Nos reímos. Era maravilloso tener a alguien con quien compartir semejantes momentos estrafalarios en medio del trabajo serio. Andrónico era un experto en el arte del flirteo inocente y de la amistad relajada. Me hacía sentir segura. Me sumí en esa sensación placentera, a pesar de que sabía que tanta confianza podía ser peligrosa.

—Entonces… —insinuó—. Deduzco que no vas a alardear de mí, ¿no es así?

No podía evitarlo. Era un hombre, tenía que ser el centro de todo. Sólo le sonreí con sagacidad.

Volvimos al tema de mis investigaciones.

—Albia, ¿estás insinuando que un novio atacó a las criadas?

—No hay ninguna prueba de ello.

Oímos pasos pausados fuera, en el pórtico. Cuando entró el maldito mensajero, Andrónico y yo ya estábamos sentados inocentemente en dos sillas separadas.

—Veo que se ha deshecho del convincente disfraz —se burló Tiberio, indicando con la cabeza mi estola abandonada.

Tenía que informarme de que, por supuesto, me había visto en el Vicus Altus antes. Me pregunté si después me había seguido adrede para interrumpir mi diversión con Andrónico.

—Cuando hayáis acabado de lanzaros miraditas… Supongo que éste es su informe. ¿Puedo cogerlo?

Fulminó con la mirada a Andrónico, que tuvo que separarse de mi pergamino.

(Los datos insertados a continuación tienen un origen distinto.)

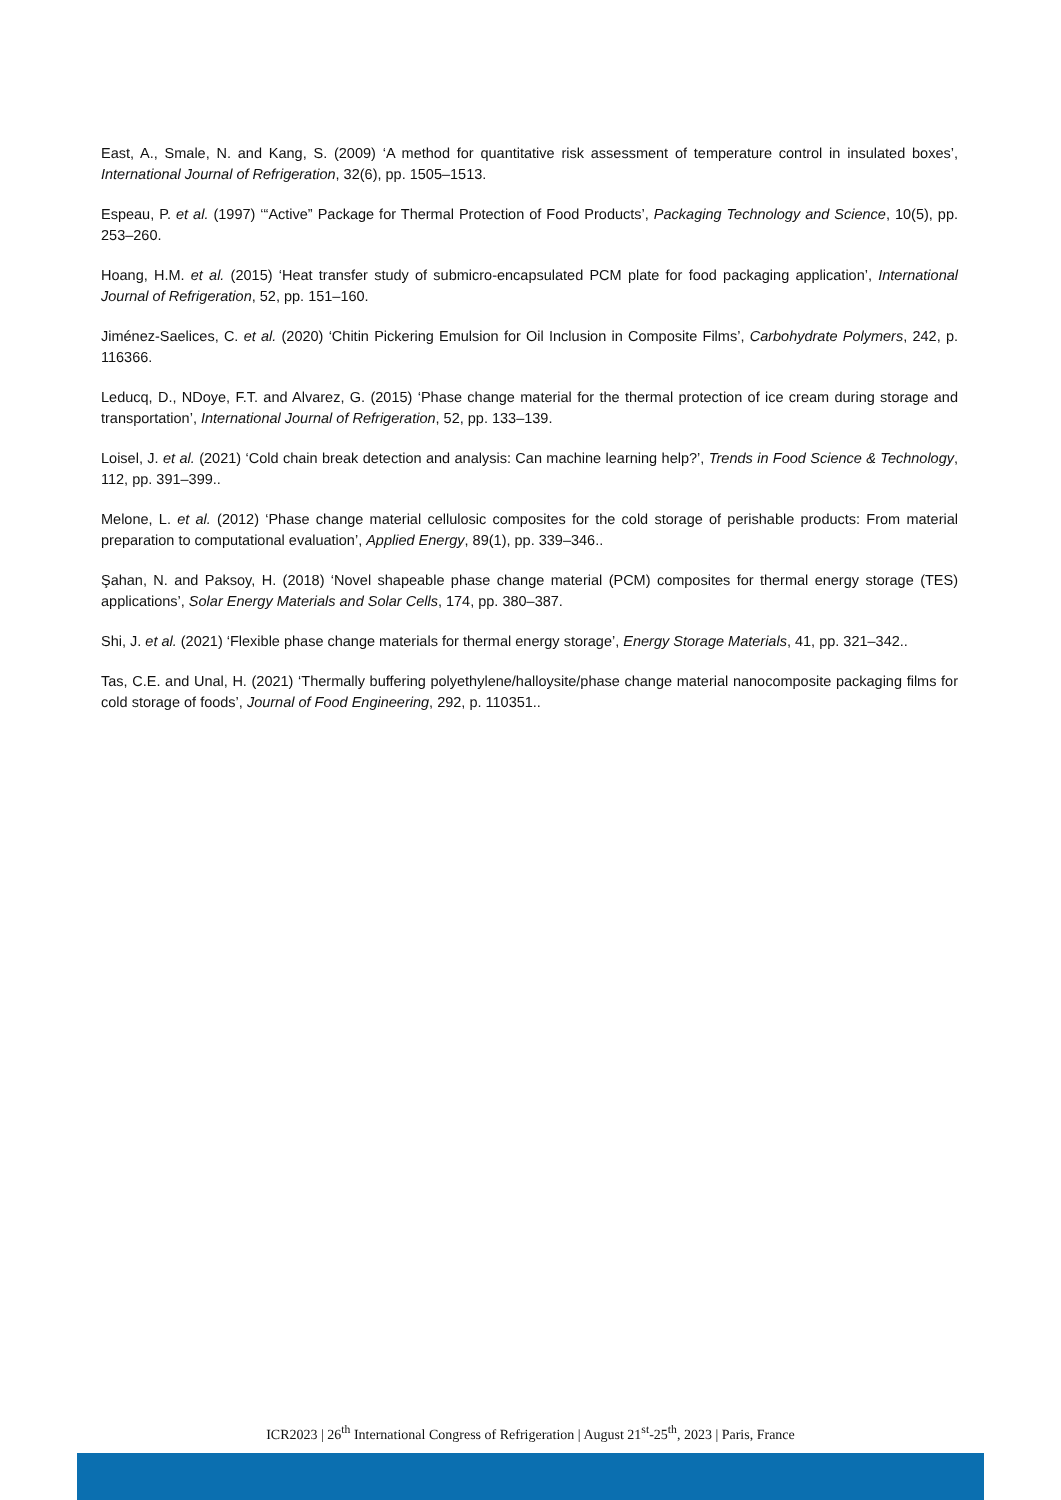East, A., Smale, N. and Kang, S. (2009) ‘A method for quantitative risk assessment of temperature control in insulated boxes’, International Journal of Refrigeration, 32(6), pp. 1505–1513.
Espeau, P. et al. (1997) ‘“Active” Package for Thermal Protection of Food Products’, Packaging Technology and Science, 10(5), pp. 253–260.
Hoang, H.M. et al. (2015) ‘Heat transfer study of submicro-encapsulated PCM plate for food packaging application’, International Journal of Refrigeration, 52, pp. 151–160.
Jiménez-Saelices, C. et al. (2020) ‘Chitin Pickering Emulsion for Oil Inclusion in Composite Films’, Carbohydrate Polymers, 242, p. 116366.
Leducq, D., NDoye, F.T. and Alvarez, G. (2015) ‘Phase change material for the thermal protection of ice cream during storage and transportation’, International Journal of Refrigeration, 52, pp. 133–139.
Loisel, J. et al. (2021) ‘Cold chain break detection and analysis: Can machine learning help?’, Trends in Food Science & Technology, 112, pp. 391–399..
Melone, L. et al. (2012) ‘Phase change material cellulosic composites for the cold storage of perishable products: From material preparation to computational evaluation’, Applied Energy, 89(1), pp. 339–346..
Şahan, N. and Paksoy, H. (2018) ‘Novel shapeable phase change material (PCM) composites for thermal energy storage (TES) applications’, Solar Energy Materials and Solar Cells, 174, pp. 380–387.
Shi, J. et al. (2021) ‘Flexible phase change materials for thermal energy storage’, Energy Storage Materials, 41, pp. 321–342..
Tas, C.E. and Unal, H. (2021) ‘Thermally buffering polyethylene/halloysite/phase change material nanocomposite packaging films for cold storage of foods’, Journal of Food Engineering, 292, p. 110351..
ICR2023 | 26<sup>th</sup> International Congress of Refrigeration | August 21<sup>st</sup>-25<sup>th</sup>, 2023 | Paris, France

—He cubierto bastante bien todo —intervine, intentando distraerlos de su hostilidad recíproca—. No he podido hablar aún con la segunda criada, pero una fuente me ha dicho que dice no haber visto nada. Por supuesto, quiero comprobarlo. No dejaré de intentarlo, ya que quiero hacer un seguimiento adecuado.

—Manténgame informado.

No repetí mi teoría acerca de las mujeres y sus amantes. Tiberio no era un hombre con el que se podía bromear.

* * *

Tiberio nos dejó, agarrando mi pergamino, y se fue a alguna otra parte del edificio.

Mencioné a Andrónico que había visto al mensajero patrullando la calle donde habían ocurrido los incidentes.

—Parece obsesionado.

—En realidad, podría haber también otra explicación —declaró Andrónico con tono sombrío.

—¿Cuál?

—¿Nunca te has fijado en el carácter tan raro que tiene Tiberio? Un solitario. Un merodeador. Una persona fría, sin amigos, arrogante, asocial, que no consigue gustar a nadie, ni siquiera si lo intenta, aunque la mayoría de las veces ni se molesta. Un hombre que recibió el encargo de moverse entre los ciudadanos, juzgando sus caracteres y su comportamiento… Así que, ¿no podría haber decidido aplicar su propio castigo a los que considere culpables?

—Sigue.

No me gustaban nada sus conclusiones, pero lo dejé llegar hasta el final.

—¿Verdad que no sería una coincidencia, Flavia Albia, si resultara estar involucrado en lo que estás investigando? Imagina que Tiberio es tu villano.